Activity 1.
In the forum thread on Acela ride quality, which town has a track 1 weld described as so poorly done that it seems dangerous?
Activity 2.
Extend the forum thread on Acela ride quality by writing the next post.

Excerpted passage.

Our own Mk3's (which you could consider a rival to the amfleet) glide along with the best ride quality of any World intercity train when they are well maintained. However, they are absolute dogs if they are overdue maintenance. Hunting, wheelflats thundering away, seats and luggage racks creaking away etc


----------



## guest (Oct 10, 2012)

All one need do is look down the tracks on the NEC, then do the same anywhere on a European or Asian high speed line. The American rails look like they were laid by drunken chimps.


----------



## NE933 (Oct 10, 2012)

guest said:


> All one need do is look down the tracks on the NEC, then do the same anywhere on a European or Asian high speed line. The American rails look like they were laid by drunken chimps.


Lol!! Ok, that said, the poor quality tracks weren't always like this. During the original Northeast Corridor Improvement Project circa early 80's, track structures were like holy cathedrals of passenger rail: carefully aligned concrete ties that were evenly spaced, none of them cracked, and long ribbons of welded rails that were joined with other rail properly. Today we have the scourge of the Rocala tie debacle, where entire cracked and pulverized ties combine with unattended drainage issues (check out the swimming pools and mud baths at North Elizabeth, the so poorly done weld of track 1 at Rahway it seems dangerous, and jumping frogs and surrounding ballast in the turnouts at Metuchen) to make for a sad situation. Add to this is two years ago when concrete ties were being replaced in NJ, track laying equipment was parked in Linden on a Saturday. Amtrak should've had continuous shifts of track gangs smoking that machine 24/7 to ensure this crucial artery is fixed up ASAP, not relaxing on the weekend. In the old days workers on the NEC were more serious and higher ups were also serious about observing the tie product with scientist's eyes before making a contract. And the nonsense of reading a text message would be worthy of a hanging.


----------



## Ashley (Dec 11, 2012)

On Acela from DC to NY... It has been bumpy the entire trip. Plus, the Internet signal comes and goes every few minutes... It's actually a miracle I'm able to post this message right now. Come on, Amtrak! I'm rooting for you!


----------



## oulous (Dec 24, 2012)

Baltimore to NYC was brutal. Our laptop screens were shaking so much we couldn't read. Both of us stepped off the train with bad naseau. Without a doubt we are a country in decline.


----------



## ED (Jan 28, 2013)

I am on the Acela now. I found this thread because I googled Acela Bumpy Ride. Its really bumpy in here.


----------



## NS (Jan 28, 2013)

The Acela Express trains ride as rough and bumpy as the original Metroliner EMU's - and they still ride as bad after their conversion to cab cars (they have different trucks than the Amfleets).


----------



## Nyced (Apr 15, 2014)

here we are 3 years later. the ride is awful. shakes and bumpy. don't know if there was a patch that did not shake. working was useless. take a train Europe, what a delight.


----------



## NE933 (Apr 15, 2014)

Recorded information.
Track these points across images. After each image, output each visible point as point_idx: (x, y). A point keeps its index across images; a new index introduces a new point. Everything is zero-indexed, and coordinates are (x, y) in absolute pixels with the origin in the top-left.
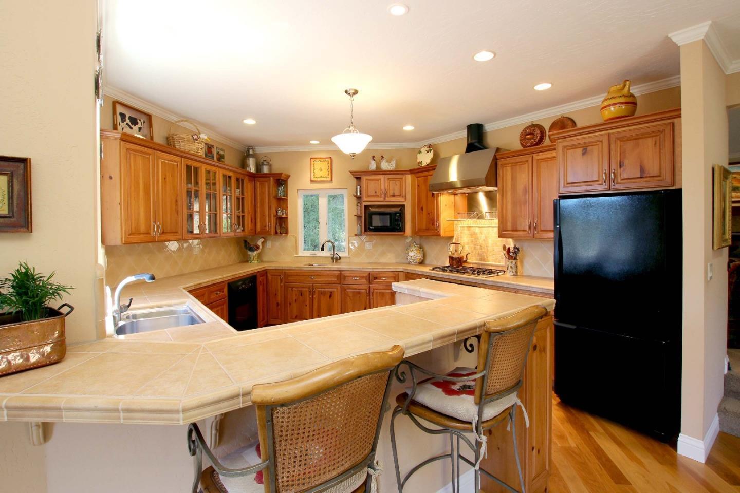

Exercise output 1.
Rahway

Exercise output 2.
This will hopefully get corrected as old, wooden tie turnouts are replaced for concrete tie ones.

Also, I noted last week that Track 1 in New Jersey is getting the TLM treatment. In the stretches past Rahway and Linden, the Rocla concrete ties were cracked and, simply smashed to pulverization in some cases. Obvious slow orders and lots of jerking while in motion was the result, but I did observe the track crews and their machinery finally remedying this. Now the trick is to get to all the other areas that need.


----------



## afigg (Apr 15, 2014)

Nyced said:


> here we are 3 years later. the ride is awful. shakes and bumpy. don't know if there was a patch that did not shake. working was useless. take a train Europe, what a delight.


I was on a Regional on Saturday that got very bumpy for a stretch between BAL and WAS. So it is not just the Acelas.

Boardman said recently that Amtrak was planning to spend around $300 million or so over the next 3-4 years undercutting the track beds between WAS and NYP. The track beds are in poor condition in many segments which is a major reason for the rough rides. But the funds to repair the track beds will be coming out of a tight NEC capital budget, unless Congress provides the increased NEC funding Amtrak will be asking for in future fiscal years.


----------



## Dutchrailnut (Apr 15, 2014)

you don't hear tilting system below 25 mph, as it cuts out, including hydraulic pumps.


----------



## cirdan (Apr 16, 2014)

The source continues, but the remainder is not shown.